**EXTRACTED TEXT:**
Philip Alston said last week that rural Alabama's poverty was "uncommon" for what the United Nations official has seen in developed countries, AL.com wrote.
Alston visited parts of Alabama's so-called "Black Belt" last Thursday as part of a 15-day tour of the United States, the website said. The state's "Black Belt" is a string of counties across the South that has a history of poverty and racial discrimination.
Alston, U.N, special rapporteur from Australia, and his team are gathering information for a report on poverty and human rights abuses in America that they expect to release next spring, AL.com said.
After visiting one home in Butler County where the electrical service was "unreliable" and the septic tank had failed, Alston said, per AL.com: "The hope is that we'll bring attention to [these problems], just like we bring attention to people who are being tortured."
"… I think it's very uncommon in the First World. This is not a sight that one normally sees. I'd have to say that I haven't seen this," Alston added about the poverty he witnessed, according to AL.com.
Alston visited Lowndes County where a study by the National School of Tropical Medicine at Baylor College of Medicine in conjunction with Alabama Center for Rural Enterprise noted a proliferation of what is known as hookworms among its residents, The Guardian reported in September.

**DATASET CONTENT:**

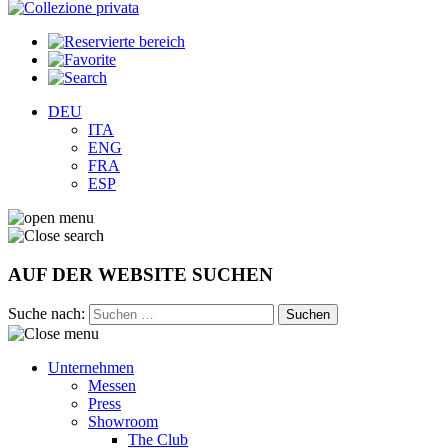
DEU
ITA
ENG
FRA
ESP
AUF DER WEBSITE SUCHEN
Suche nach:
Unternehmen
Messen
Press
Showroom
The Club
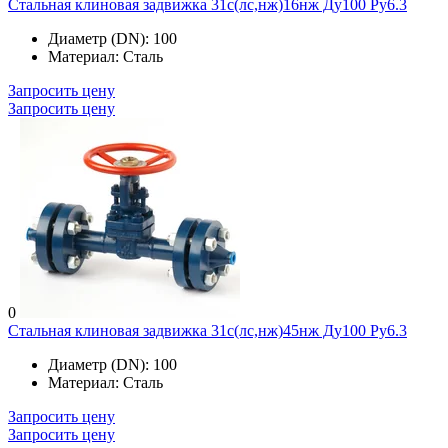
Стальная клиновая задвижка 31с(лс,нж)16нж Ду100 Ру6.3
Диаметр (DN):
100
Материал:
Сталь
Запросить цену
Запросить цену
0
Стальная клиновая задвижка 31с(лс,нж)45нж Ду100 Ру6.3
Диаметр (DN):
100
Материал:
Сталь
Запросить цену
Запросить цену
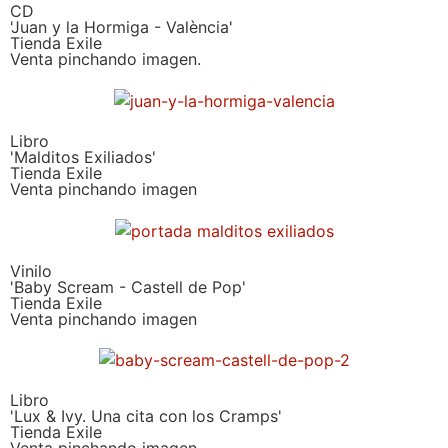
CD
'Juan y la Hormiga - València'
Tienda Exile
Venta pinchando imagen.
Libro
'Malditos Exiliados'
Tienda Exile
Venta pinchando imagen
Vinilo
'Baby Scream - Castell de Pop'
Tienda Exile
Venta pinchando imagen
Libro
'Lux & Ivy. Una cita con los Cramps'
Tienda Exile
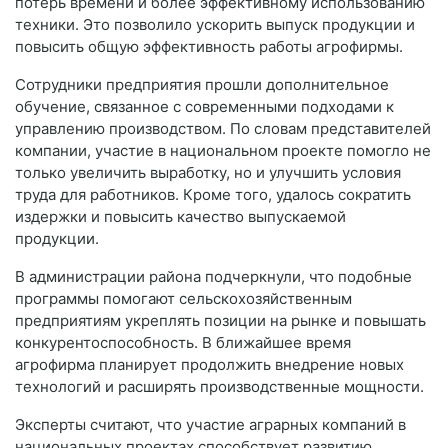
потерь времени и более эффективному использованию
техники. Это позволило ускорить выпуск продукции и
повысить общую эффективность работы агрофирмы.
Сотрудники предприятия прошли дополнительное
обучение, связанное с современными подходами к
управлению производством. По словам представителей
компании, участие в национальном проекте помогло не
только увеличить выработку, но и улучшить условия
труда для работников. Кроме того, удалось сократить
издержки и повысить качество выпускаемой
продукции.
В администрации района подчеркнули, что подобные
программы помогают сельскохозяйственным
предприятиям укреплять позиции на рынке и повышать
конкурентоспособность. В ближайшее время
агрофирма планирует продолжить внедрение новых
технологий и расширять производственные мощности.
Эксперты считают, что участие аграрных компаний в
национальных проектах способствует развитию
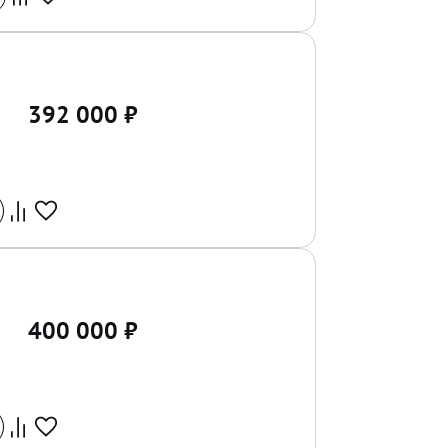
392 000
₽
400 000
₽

==

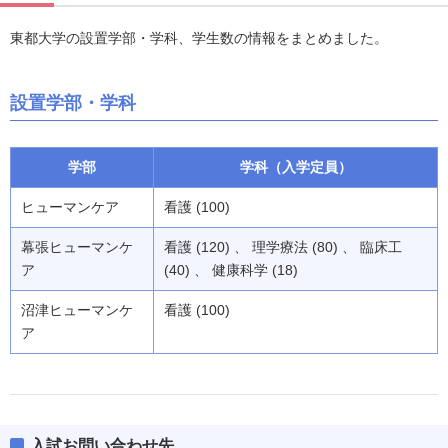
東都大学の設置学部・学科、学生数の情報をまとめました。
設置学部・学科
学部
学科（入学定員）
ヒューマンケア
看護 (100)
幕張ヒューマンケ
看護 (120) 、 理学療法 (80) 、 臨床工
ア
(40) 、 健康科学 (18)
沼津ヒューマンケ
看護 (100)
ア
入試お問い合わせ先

**TASK BRIEF:** Write the next part of the article about Philip Alston's visit to rural Alabama, picking up after its last sentence. The listing has nothing to do with the article about Philip Alston's visit to rural Alabama.

**EXERCISE RESPONSE:**
In the Baylor study, 73 percent of residents said they had been exposed to raw sewage washing back into their homes as a result of faulty septic tanks or waste pipes becoming overwhelmed in torrential rains, The Guardian reported.
"There is a human right for people to live decently, and that means the government has an obligation to provide people with the essentials of life, which include power, water and sewage service," Alston told AL.com. "But if the government says, 'oh no, we're not going to do it,' and leaves you to install very expensive septic tanks, that's not how it should work."
Alston told the website that he believed the U.S. will "have to respond" to his final report that will include his interviews and observations in Alabama.